Skip to main content

Introduction to Python Zipf Distribution

Python Zipf Distribution

The Zipf distribution is characterized by a single parameter called the exponent (s), which controls the shape of the distribution. The exponent determines the rate at which the frequencies of elements decrease.

The probability mass function (PMF) of the Zipf distribution is given by:

P(k) = (1 / (k^s * H(N, s)))

Where k is the rank of the element, N is the total number of elements, and H(N, s) is the generalized harmonic number.

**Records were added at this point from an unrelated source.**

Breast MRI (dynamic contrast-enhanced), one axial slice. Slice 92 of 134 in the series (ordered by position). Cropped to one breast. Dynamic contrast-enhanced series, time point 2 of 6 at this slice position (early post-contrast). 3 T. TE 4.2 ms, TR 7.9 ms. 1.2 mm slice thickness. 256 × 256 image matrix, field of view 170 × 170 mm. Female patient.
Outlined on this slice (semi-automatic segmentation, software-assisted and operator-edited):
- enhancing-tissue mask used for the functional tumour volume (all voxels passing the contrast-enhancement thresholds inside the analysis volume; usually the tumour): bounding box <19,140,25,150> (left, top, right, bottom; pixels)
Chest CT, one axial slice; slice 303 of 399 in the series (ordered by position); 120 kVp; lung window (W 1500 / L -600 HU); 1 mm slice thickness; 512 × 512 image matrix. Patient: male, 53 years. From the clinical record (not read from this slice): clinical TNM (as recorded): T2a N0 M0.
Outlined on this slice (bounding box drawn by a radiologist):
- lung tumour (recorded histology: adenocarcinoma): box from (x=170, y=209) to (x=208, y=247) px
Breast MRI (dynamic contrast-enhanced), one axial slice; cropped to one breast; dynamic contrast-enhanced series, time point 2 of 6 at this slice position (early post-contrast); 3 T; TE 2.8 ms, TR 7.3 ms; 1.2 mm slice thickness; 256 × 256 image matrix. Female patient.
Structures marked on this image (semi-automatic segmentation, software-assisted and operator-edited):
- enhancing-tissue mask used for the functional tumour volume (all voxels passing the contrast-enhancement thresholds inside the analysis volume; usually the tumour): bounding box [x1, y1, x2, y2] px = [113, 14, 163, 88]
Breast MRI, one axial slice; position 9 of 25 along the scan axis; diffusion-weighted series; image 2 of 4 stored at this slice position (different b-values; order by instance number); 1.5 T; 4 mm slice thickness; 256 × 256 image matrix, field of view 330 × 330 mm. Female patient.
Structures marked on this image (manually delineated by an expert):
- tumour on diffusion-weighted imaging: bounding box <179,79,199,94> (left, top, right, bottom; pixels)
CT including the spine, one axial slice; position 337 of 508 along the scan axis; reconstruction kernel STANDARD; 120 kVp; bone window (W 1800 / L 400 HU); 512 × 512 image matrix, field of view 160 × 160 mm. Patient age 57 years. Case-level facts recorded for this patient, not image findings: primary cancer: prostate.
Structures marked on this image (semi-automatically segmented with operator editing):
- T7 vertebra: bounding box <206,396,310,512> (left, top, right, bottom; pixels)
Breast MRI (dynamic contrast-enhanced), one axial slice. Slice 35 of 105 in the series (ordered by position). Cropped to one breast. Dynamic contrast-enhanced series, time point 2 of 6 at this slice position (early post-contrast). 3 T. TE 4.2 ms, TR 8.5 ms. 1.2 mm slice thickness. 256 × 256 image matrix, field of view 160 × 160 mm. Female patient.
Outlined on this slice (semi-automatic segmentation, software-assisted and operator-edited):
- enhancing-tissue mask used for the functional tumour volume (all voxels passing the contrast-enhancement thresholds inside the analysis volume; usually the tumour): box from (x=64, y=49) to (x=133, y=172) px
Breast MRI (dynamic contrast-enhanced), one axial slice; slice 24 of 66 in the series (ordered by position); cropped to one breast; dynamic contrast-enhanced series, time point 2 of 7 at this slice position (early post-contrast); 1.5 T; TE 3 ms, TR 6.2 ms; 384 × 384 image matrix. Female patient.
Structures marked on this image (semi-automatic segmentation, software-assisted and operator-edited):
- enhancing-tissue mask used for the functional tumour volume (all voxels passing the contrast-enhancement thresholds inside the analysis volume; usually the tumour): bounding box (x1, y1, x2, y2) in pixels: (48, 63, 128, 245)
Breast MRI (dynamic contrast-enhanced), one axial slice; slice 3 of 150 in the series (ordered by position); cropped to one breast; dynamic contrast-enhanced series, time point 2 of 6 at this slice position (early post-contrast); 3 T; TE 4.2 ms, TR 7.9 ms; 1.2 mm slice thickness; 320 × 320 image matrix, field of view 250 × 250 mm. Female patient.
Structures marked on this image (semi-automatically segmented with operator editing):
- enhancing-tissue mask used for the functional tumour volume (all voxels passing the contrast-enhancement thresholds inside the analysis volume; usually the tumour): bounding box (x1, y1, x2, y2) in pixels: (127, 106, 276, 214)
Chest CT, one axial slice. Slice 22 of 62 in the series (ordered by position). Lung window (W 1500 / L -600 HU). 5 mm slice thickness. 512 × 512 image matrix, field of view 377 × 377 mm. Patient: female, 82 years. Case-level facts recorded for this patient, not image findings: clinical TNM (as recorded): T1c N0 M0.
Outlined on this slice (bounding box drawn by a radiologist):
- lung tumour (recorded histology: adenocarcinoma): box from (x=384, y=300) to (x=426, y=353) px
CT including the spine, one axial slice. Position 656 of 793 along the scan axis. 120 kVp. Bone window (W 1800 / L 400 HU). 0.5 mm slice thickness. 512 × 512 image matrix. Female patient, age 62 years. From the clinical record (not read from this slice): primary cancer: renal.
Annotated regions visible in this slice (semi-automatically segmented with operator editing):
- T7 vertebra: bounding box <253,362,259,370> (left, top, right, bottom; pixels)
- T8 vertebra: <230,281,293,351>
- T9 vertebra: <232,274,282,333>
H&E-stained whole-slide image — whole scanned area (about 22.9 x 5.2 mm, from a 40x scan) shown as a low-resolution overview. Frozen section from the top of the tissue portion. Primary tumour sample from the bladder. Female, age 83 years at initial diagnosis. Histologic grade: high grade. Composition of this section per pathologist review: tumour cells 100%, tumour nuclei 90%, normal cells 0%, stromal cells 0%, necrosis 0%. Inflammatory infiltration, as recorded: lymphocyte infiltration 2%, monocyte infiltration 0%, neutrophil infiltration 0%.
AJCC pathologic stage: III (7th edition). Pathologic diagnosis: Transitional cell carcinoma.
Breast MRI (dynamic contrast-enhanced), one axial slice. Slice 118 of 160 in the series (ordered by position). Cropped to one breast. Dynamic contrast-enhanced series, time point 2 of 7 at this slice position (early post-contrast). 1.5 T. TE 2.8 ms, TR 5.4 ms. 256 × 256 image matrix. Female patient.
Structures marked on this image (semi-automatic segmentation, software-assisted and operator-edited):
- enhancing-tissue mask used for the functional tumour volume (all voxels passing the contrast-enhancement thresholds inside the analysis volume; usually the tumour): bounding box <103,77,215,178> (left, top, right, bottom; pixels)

In Python, you can work with the Zipf distribution using the scipy.stats.zipf module from the SciPy library. This module provides various functions to analyze and generate random numbers from a Zipf distribution.

As an example:

import numpy as np
import matplotlib.pyplot as plt
from scipy.stats import zipf

# Define the exponent
s = 2

# Generate random numbers from a Zipf distribution
size = 1000
random_numbers = zipf.rvs(s, size=size)

# Plot the histogram of the generated random numbers
plt.hist(random_numbers, bins='auto', density=True)
plt.xlabel('Rank')
plt.ylabel('Frequency')
plt.title('Zipf Distribution (s={})'.format(s))
plt.show()

In this example:

  • zipf.rvs(s, size=size) generates an array of 1000 random numbers from a Zipf distribution with an exponent of 2.
  • The resulting array random_numbers will contain the generated random numbers.
  • The code then plots the histogram of the generated random numbers to visualize the frequency of occurrence.
tip

It's worth noting that the Zipf distribution is often used to model phenomena that exhibit a skewed distribution of frequencies, such as word frequencies in natural language, popularity of websites, and city populations.